More than 12 rare oarfish were caught in different islands of Japan this year. Now that's a worrying news, especially for Japan. That is because, according to Japanese folklore, the oarfish are rare and known to be the harbinger of natural disasters. To give a perspective, before the 2011 tsunami in Japan, dozens of oarfish were seen just a year earlier. Here's more.

Details

Oarfish have large bodies and red fins like a dragon

Notably, oarfish reside 200-1,000 meters below the surface of the Pacific, Indian and Atlantic Oceans. The oarfish have serpentine silvery bodies and are large and elongated in size. Their fins are red in color, giving them a dragon-like appearance.

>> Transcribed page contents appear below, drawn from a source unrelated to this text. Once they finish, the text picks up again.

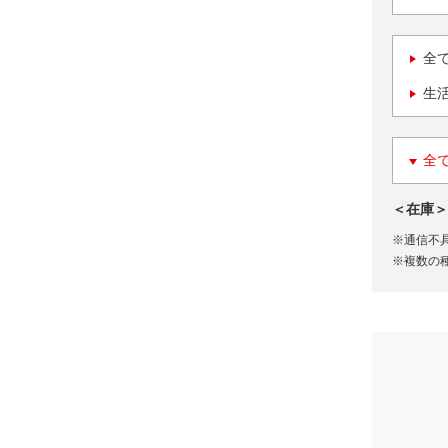
全
生
全
＜在庫＞
※通信不
※複数の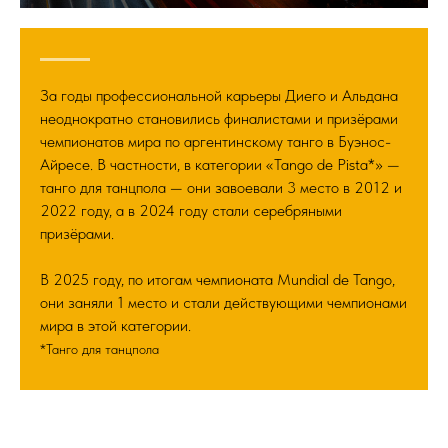
За годы профессиональной карьеры Диего и Альдана
неоднократно становились финалистами и призёрами
чемпионатов мира по аргентинскому танго в Буэнос-
Айресе. В частности, в категории «Tango de Pista*» —
танго для танцпола — они завоевали 3 место в 2012 и
2022 году, а в 2024 году стали серебряными
призёрами.
В 2025 году, по итогам чемпионата Mundial de Tango,
они заняли 1 место и стали действующими чемпионами
мира в этой категории.
*Танго для танцпола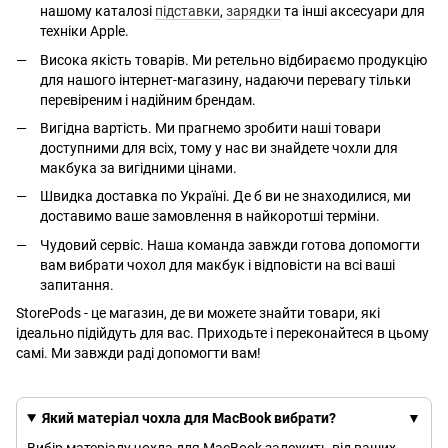
нашому каталозі
підставки
,
зарядки
та інші аксесуари для
техніки Apple.
Висока якість товарів. Ми ретельно відбираємо продукцію
для нашого інтернет-магазину, надаючи перевагу тільки
перевіреним і надійним брендам.
Вигідна вартість. Ми прагнемо зробити наші товари
доступними для всіх, тому у нас ви знайдете чохли для
макбука за вигідними цінами.
Швидка доставка по Україні. Де б ви не знаходилися, ми
доставимо ваше замовлення в найкоротші терміни.
Чудовий сервіс. Наша команда завжди готова допомогти
вам вибрати чохол для макбук і відповісти на всі ваші
запитання.
StorePods - це магазин, де ви можете знайти товари, які
ідеально підійдуть для вас. Приходьте і переконайтеся в цьому
самі. Ми завжди раді допомогти вам!
Який матеріал чохла для MacBook вибрати?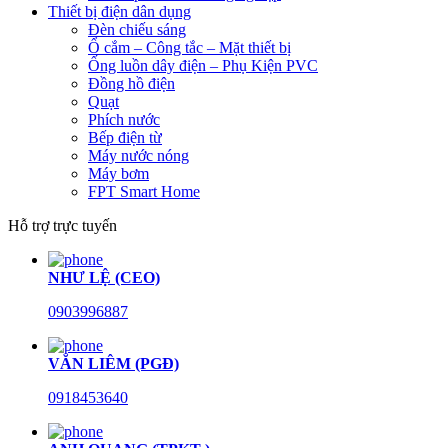
Thiết bị điện dân dụng
Đèn chiếu sáng
Ổ cắm – Công tắc – Mặt thiết bị
Ống luồn dây điện – Phụ Kiện PVC
Đồng hồ điện
Quạt
Phích nước
Bếp điện từ
Máy nước nóng
Máy bơm
FPT Smart Home
Hỗ trợ trực tuyến
NHƯ LỆ (CEO)
0903996887
VĂN LIÊM (PGĐ)
0918453640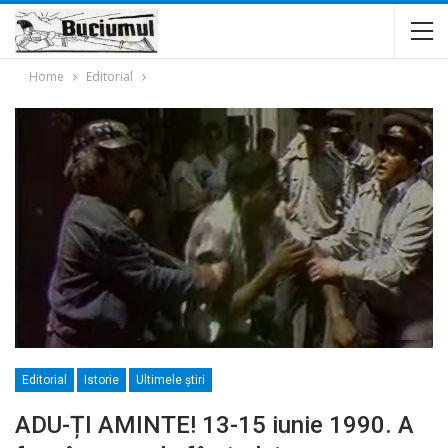
Home
Editorial
Editorial
Istorie
Ultimele ştiri
ADU-ȚI AMINTE! 13-15 iunie 1990. A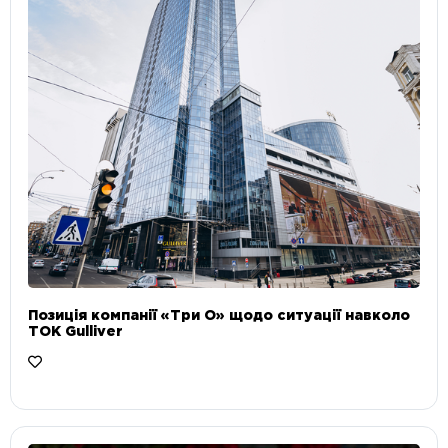
Позиція компанії «Три О» щодо ситуації навколо
ТОК Gulliver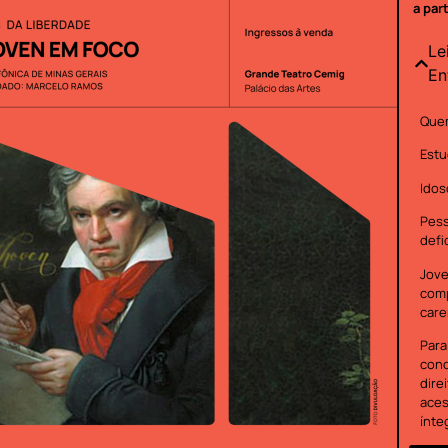
a par
Le
En
Quem
Estu
Idos
Pes
defi
Jove
com
care
Para
cond
dire
aces
ínte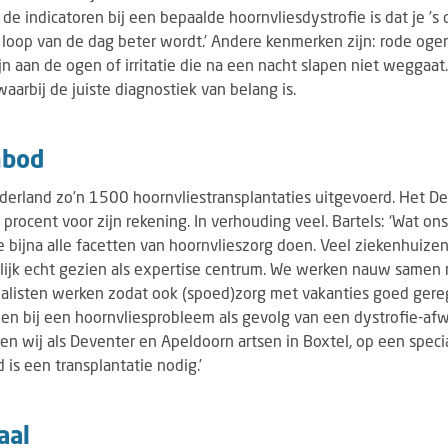
 de indicatoren bij een bepaalde hoornvliesdystrofie is dat je ’s
e loop van de dag beter wordt.’ Andere kenmerken zijn: rode oge
ijn aan de ogen of irritatie die na een nacht slapen niet weggaat.
aarbij de juiste diagnostiek van belang is.
nbod
ederland zo’n 1500 hoornvliestransplantaties uitgevoerd. Het D
procent voor zijn rekening. In verhouding veel. Bartels: ‘Wat o
e bijna alle facetten van hoornvlieszorg doen. Veel ziekenhuize
ijk echt gezien als expertise centrum. We werken nauw samen
alisten werken zodat ook (spoed)zorg met vakanties goed gerege
 bij een hoornvliesprobleem als gevolg van een dystrofie-afwij
oen wij als Deventer en Apeldoorn artsen in Boxtel, op een speci
jd is een transplantatie nodig.’
aal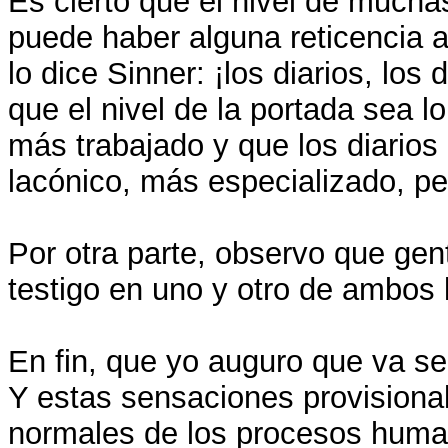
Es cierto que el nivel de mucha
puede haber alguna reticencia a 
lo dice Sinner: ¡los diarios, los 
que el nivel de la portada sea lo
más trabajado y que los diarios
lacónico, más especializado, pe
Por otra parte, observo que gen
testigo en uno y otro de ambos l
En fin, que yo auguro que va s
Y estas sensaciones provisiona
normales de los procesos human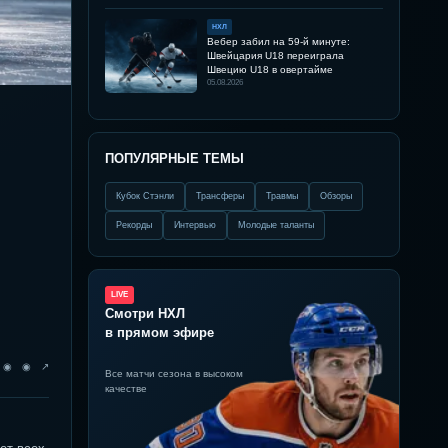
НХЛ
Вебер забил на 59-й минуте:
Швейцария U18 переиграла
Швецию U18 в овертайме
05.08.2026
ПОПУЛЯРНЫЕ ТЕМЫ
Кубок Стэнли
Трансферы
Травмы
Обзоры
Рекорды
Интервью
Молодые таланты
LIVE
Смотри НХЛ
в прямом эфире
◉ ◉ ◉ ↗
Все матчи сезона в высоком
качестве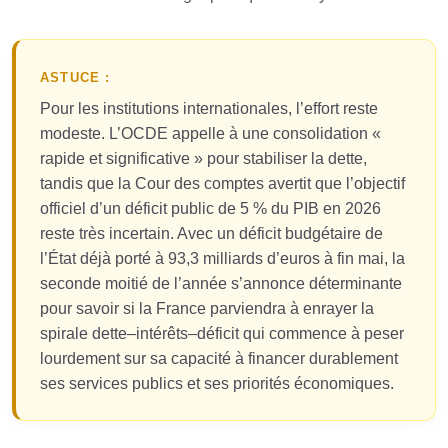
ASTUCE :
Pour les institutions internationales, l’effort reste
modeste. L’OCDE appelle à une consolidation «
rapide et significative » pour stabiliser la dette,
tandis que la Cour des comptes avertit que l’objectif
officiel d’un déficit public de 5 % du PIB en 2026
reste très incertain. Avec un déficit budgétaire de
l’État déjà porté à 93,3 milliards d’euros à fin mai, la
seconde moitié de l’année s’annonce déterminante
pour savoir si la France parviendra à enrayer la
spirale dette–intérêts–déficit qui commence à peser
lourdement sur sa capacité à financer durablement
ses services publics et ses priorités économiques.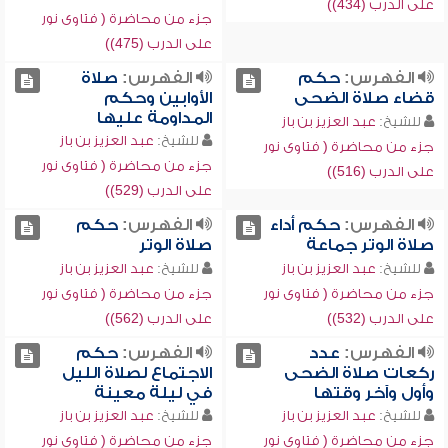
على الدرب (434))
جزء من محاضرة ( فتاوى نور
على الدرب (475))
الفهرس:
حكم
الفهرس:
صلاة
قضاء صلاة الضحى
الأوابين وحكم
المداومة عليها
للشيخ:
عبد العزيز بن باز
للشيخ:
عبد العزيز بن باز
جزء من محاضرة ( فتاوى نور
جزء من محاضرة ( فتاوى نور
على الدرب (516))
على الدرب (529))
الفهرس:
حكم أداء
الفهرس:
حكم
صلاة الوتر جماعة
صلاة الوتر
للشيخ:
عبد العزيز بن باز
للشيخ:
عبد العزيز بن باز
جزء من محاضرة ( فتاوى نور
جزء من محاضرة ( فتاوى نور
على الدرب (532))
على الدرب (562))
الفهرس:
عدد
الفهرس:
حكم
ركعات صلاة الضحى
الاجتماع لصلاة الليل
وأول وآخر وقتها
في ليلة معينة
للشيخ:
عبد العزيز بن باز
للشيخ:
عبد العزيز بن باز
جزء من محاضرة ( فتاوى نور
جزء من محاضرة ( فتاوى نور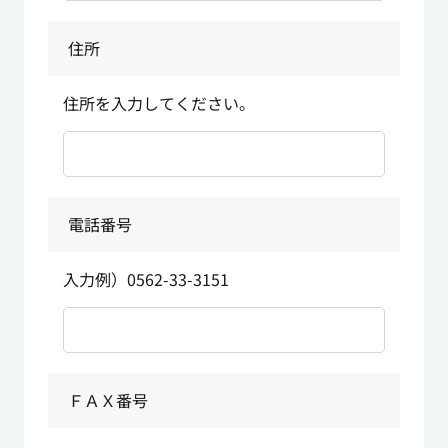
住所
住所を入力してください。
電話番号
入力例）0562-33-3151
ＦＡＸ番号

It's said that they shift to shallower seas ahead of underwater earthquakes, possibly because of electromagnetic changes which are caused by tectonic activity.

Information

Dozens of oarfish were seen a year before 2011 tsunami

In 2010, a year before the devastating Fukushima tsunami-earthquake off the Pacific coast of Tōhoku in northeast Japan, in which more than 20,000 lost their lives and many went missing, dozens of oarfish were seen on Japan's coastline. This only made the myth stronger.

Discovery

Two oarfish were caught last month, both died subsequently

The oarfish are known as 'Ryugu no tsukai' or 'Messenger from the Sea God's Palace' in Japanese. On January 28, two oarfish of 3.6 and 4 meters were caught in a net alive near the Okinawa island. Unfortunately, the fishes died while they were on their way to an aquarium. One of them was found torn in half when it was being unloaded.

Signal

Fishes' remains are to be preserved as specimens

The dead fishes' remains will be preserved as specimens. Now, their discovery, along with the other oarfish, has sparked a new fear on social media, which feels a disaster is about to hit Japan. "I had only ever heard stories about this fish. When I saw them at the port, I was quite shocked," Takashi Yamauchi, the Yomitan Fisheries Cooperative Association, told media.

Myth

Experts dismiss the mythical link between oarfish sightings and disasters

However, experts have quashed the theories. Also, no scientific relationship has been found between oarfish sightings and natural disasters. Satomi Higa of the Yomitan Fisheries Cooperative Association said, "They look mysterious and beautiful," probably that's how the myth started. Kasuza Saiba, Uozu Aquarium keeper, reasons changes in Earth's crust or global warming could "cause the current to stir and push creatures to the surface."